Use Balance Transfer Cards to Help Pay Off Your Credit Card Debt

High interest rates reward savers, but they also mean that borrowing money will remain expensive for the foreseeable future. Credit card rates, in particular, continue to hit all-time highs.

The average U.S. credit card rate has been above 20% since March 2023, but many cards have rates much higher than that, Rossman says. “Some of these cards are over 30%. Especially the store credit cards: dozens of them are over 30%.”

These high rates are brutal to borrowers with balances, leaving them “stuck in debt for many years because they have a high interest rate.”

For credit card users with high credit card bills, balance transfer cards remain great options for paying off these debts.

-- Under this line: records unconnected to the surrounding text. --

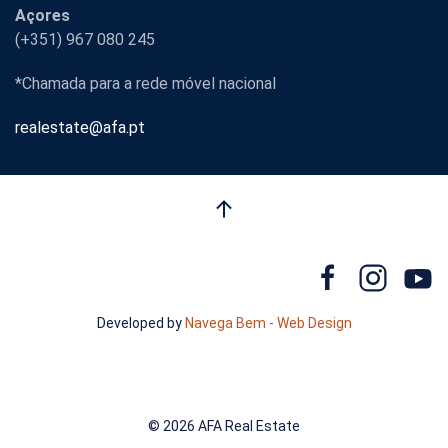
Açores
(+351) 967 080 245
*Chamada para a rede móvel nacional
realestate@afa.pt
Developed by
Navega Bem - Web Design
©
2026 AFA Real Estate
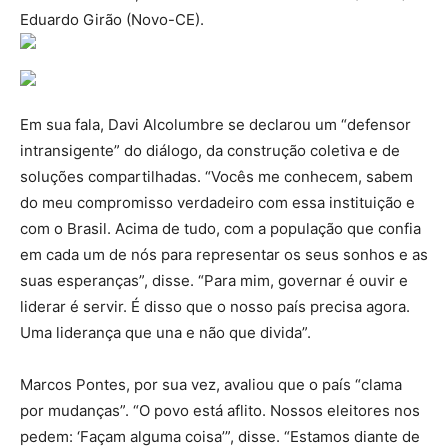
Eduardo Girão (Novo-CE).
Em sua fala, Davi Alcolumbre se declarou um “defensor
intransigente” do diálogo, da construção coletiva e de
soluções compartilhadas. “Vocês me conhecem, sabem
do meu compromisso verdadeiro com essa instituição e
com o Brasil. Acima de tudo, com a população que confia
em cada um de nós para representar os seus sonhos e as
suas esperanças”, disse. “Para mim, governar é ouvir e
liderar é servir. É disso que o nosso país precisa agora.
Uma liderança que una e não que divida”.
Marcos Pontes, por sua vez, avaliou que o país “clama
por mudanças”. “O povo está aflito. Nossos eleitores nos
pedem: ‘Façam alguma coisa’”, disse. “Estamos diante de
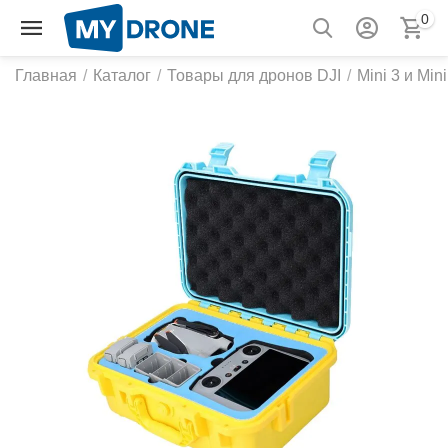
0
Главная
/
Каталог
/
Товары для дронов DJI
/
Mini 3 и Mini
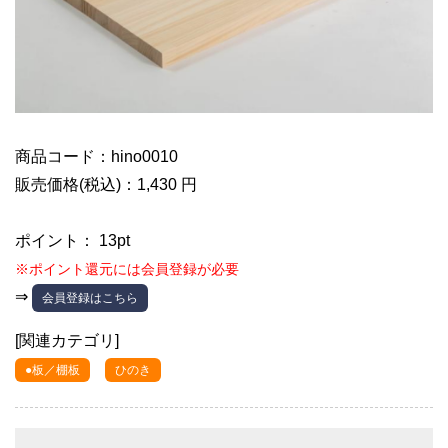
商品コード：hino0010
販売価格(税込)：1,430 円
ポイント： 13pt
※ポイント還元には会員登録が必要
⇒
会員登録はこちら
[関連カテゴリ]
●板／棚板
ひのき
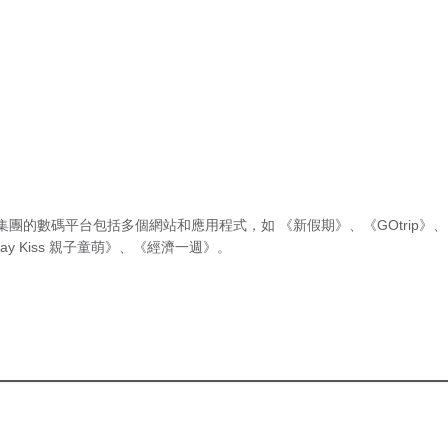
集團的數碼平台包括多個網站和應用程式，如
《新假期》
、
《GOtrip》
、
ay Kiss 親子童萌》
、
《經濟一週》
。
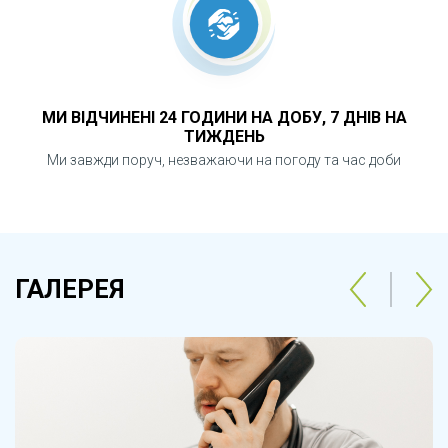
МИ ВІДЧИНЕНІ 24 ГОДИНИ НА ДОБУ, 7 ДНІВ НА
ТИЖДЕНЬ
Ми завжди поруч, незважаючи на погоду та час доби
ГАЛЕРЕЯ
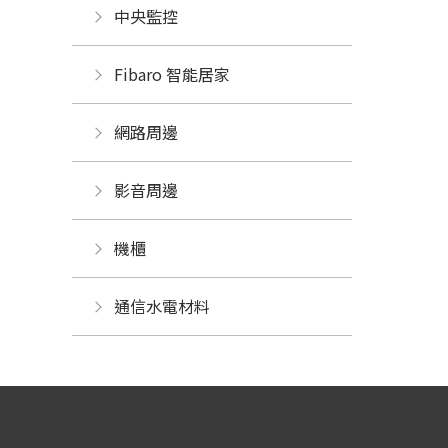
中央監控 
Fibaro 智能居家
網路周邊
影音周邊
機櫃
通信水電材料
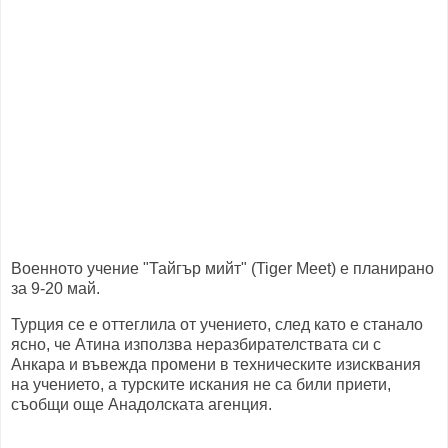
Военното учение "Тайгър мийт" (Tiger Meet) е планирано
за 9-20 май.
Турция се е оттеглила от учението, след като е станало
ясно, че Атина използва неразбирателствата си с
Анкара и въвежда промени в техническите изисквания
на учението, а турските искания не са били приети,
съобщи още Анадолската агенция.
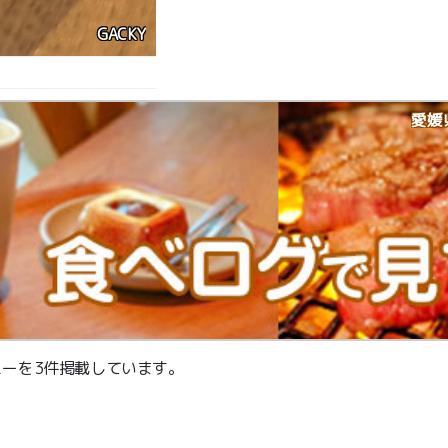
GACKY
愛媛
ューを3件掲載しています。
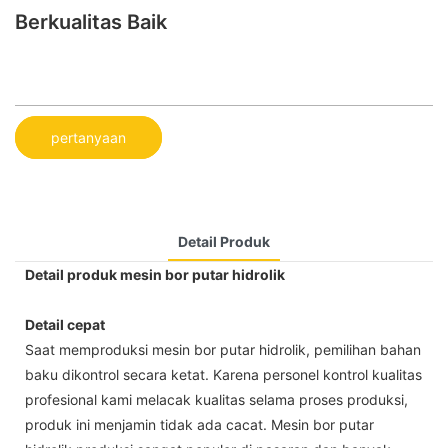
Berkualitas Baik
pertanyaan
Detail Produk
Detail produk mesin bor putar hidrolik
Detail cepat
Saat memproduksi mesin bor putar hidrolik, pemilihan bahan
baku dikontrol secara ketat. Karena personel kontrol kualitas
profesional kami melacak kualitas selama proses produksi,
produk ini menjamin tidak ada cacat. Mesin bor putar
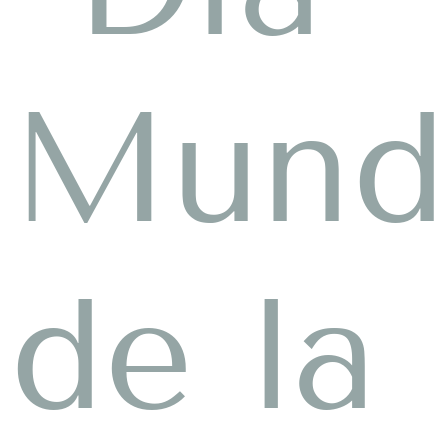
Mundi
de la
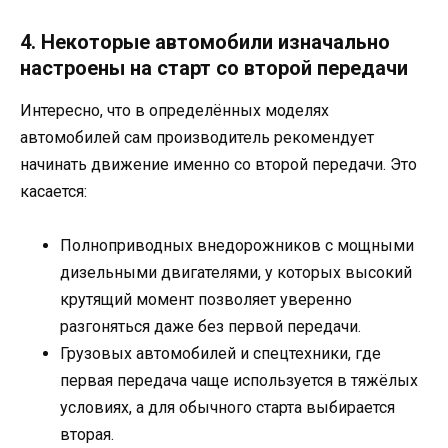
4. Некоторые автомобили изначально
настроены на старт со второй передачи
Интересно, что в определённых моделях
автомобилей сам производитель рекомендует
начинать движение именно со второй передачи. Это
касается:
Полноприводных внедорожников с мощными
дизельными двигателями, у которых высокий
крутящий момент позволяет уверенно
разгоняться даже без первой передачи.
Грузовых автомобилей и спецтехники, где
первая передача чаще используется в тяжёлых
условиях, а для обычного старта выбирается
вторая.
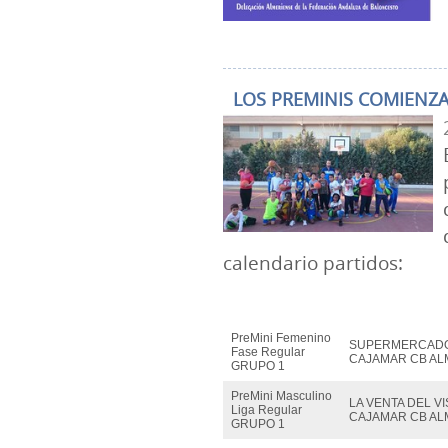
LOS PREMINIS COMIENZ
calendario partidos:
PreMini Femenino
SUPERMERCADO
Fase Regular
CAJAMAR CB AL
GRUPO 1
PreMini Masculino
LA VENTA DEL V
Liga Regular
CAJAMAR CB AL
GRUPO 1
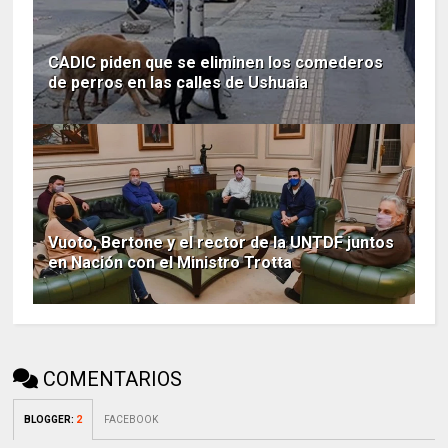
CADIC piden que se eliminen los comederos
de perros en las calles de Ushuaia
Vuoto, Bertone y el rector de la UNTDF juntos
en Nación con el Ministro Trotta
COMENTARIOS
BLOGGER
:
2
FACEBOOK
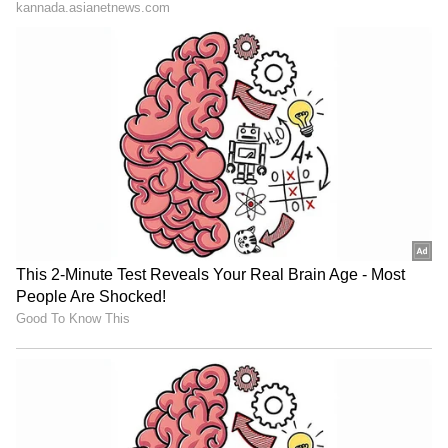
"ರಾಜಕೀಯ ಬೇಡ, ಸಿನಿಮಾನೇ ಪ್ರಾಣ":
ಕನಕೋತ್ಸವದಲ್ಲಿ ರಿಷಬ್ ಶೆಟ್ಟಿ | Rishab
Shetty speech | Suvarna News
ಶೇ.50 ರಿಂದ ಶೇ.18 ಕ್ಕೆ TAX ಇಳಿಕೆ: ಮೋದಿ-
ಟ್ರಂಪ್ ಐತಿಹಾಸಿಕ ಒಪ್ಪಂದ | India US
Trade Deal | Party Rounds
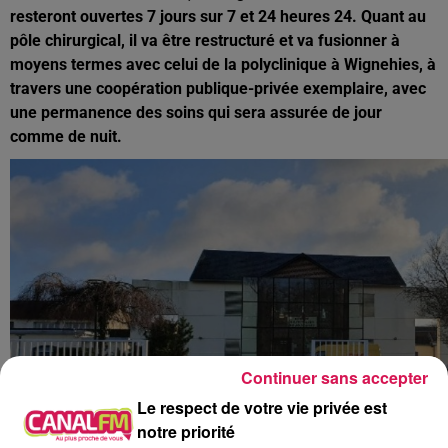
resteront ouvertes 7 jours sur 7 et 24 heures 24. Quant au
pôle chirurgical, il va être restructuré et va fusionner à
moyens termes avec celui de la polyclinique à Wignehies, à
travers une coopération publique-privée exemplaire, avec
une permanence des soins qui sera assurée de jour
comme de nuit.
Continuer sans accepter
Le respect de votre vie privée est
notre priorité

Balance transfer cards are exactly what they sound like: they allow you to take the balance on one card and transfer it to another, often for a one-time fee, then give you an interest-free window of time to repay this balance.

Credit card issuers started offering balance transfer cards on very generous terms during the pandemic and, surprisingly, they haven’t stopped offering them, Rossman says.

“The fact that 0% balance transfer cards remain widely available is, at first glance, surprising,” says Rossman.

Many cards still offer long interest-free windows and low transfer fees. And as long as these conditions still exist, consumers would do well to take full advantage of them.

“A lot of banks are hoping that you get the card, get the bonus on time, but then you don’t pay it back on time. And your rate will go up significantly,” Rossman says. “But I think if you use it to your advantage, you can really get the edge.”